Topik
Sebanyak 48 Pengidap AIDS di Situbondo Kurang Terawat
TEMPO Interaktif, Situbondo - Sedikitnya 48 orang penderita penyakit Human Immuno Deficiency Virus (HIV) dan Acquired Immune Deficiency Syndrome (AIDS) di wilayah Kabupaten Situbondo, Jawa Timur, kurang terawat. Menurut Kepala Bidang Pemberantasan dan Pencegahan Penyakit Dinas Kesehatan Situbondo, dr. Ahmad Husnul, penyebabnya adalah tidak adanya klinik VCT (voluntary control test) di Situbondo.
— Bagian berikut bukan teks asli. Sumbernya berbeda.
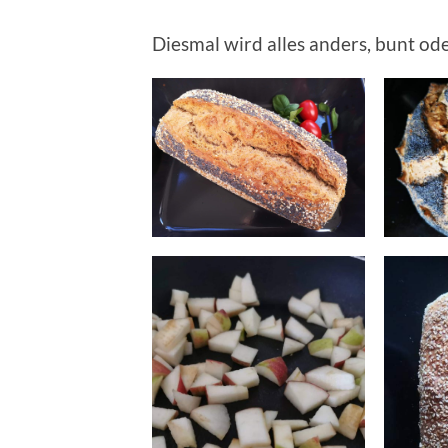
Diesmal wird alles anders, bunt ode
"Selama ini, pemberian obat antiretroviral atau ARV dan konsultasi penderita harus ke klinik VCT di RSUD dr Soebandi Jember," kata Ahmad, Ahad (8/11) siang. Ahmad menambahkan, sebanyak 70 persen pasien AIDS itu adalah mantan pelacur. Sebanyak 16 orang di antaranya telah meninggal dunia sejak akhir tahun 1994.
Menurut Ahmad, sejak diberlakukannya Peraturan Daerah Nomor 27 Tahun 2004 tentang penutupan lokalisasi, Dinas Kesehatan dan Pemerintah Kabupaten Situbondo sudah tidak campur tangan terhadap masalah seputar pelacur---yang menjadi pengidap terbanyak dan sangat berpotensi menularkan kepada orang lain. "Termasuk dihapusnya pemeriksaan kesehatan berkala kepada para PSK di lokalisasi itu," tambah Ahmad.
Selama ini, Dinas Kesehatan Situbondo hanya memiliki dana sosialisasi kepada masyarakat tentang bahaya HIV/AIDS sebanyak Rp 15 juta setiap tahun. "Karena itu kami kesulitan untuk melakukan program pemberantasan maupun pencegahan penularan penyakit HIV/AIDS di sini," kata Ahmad.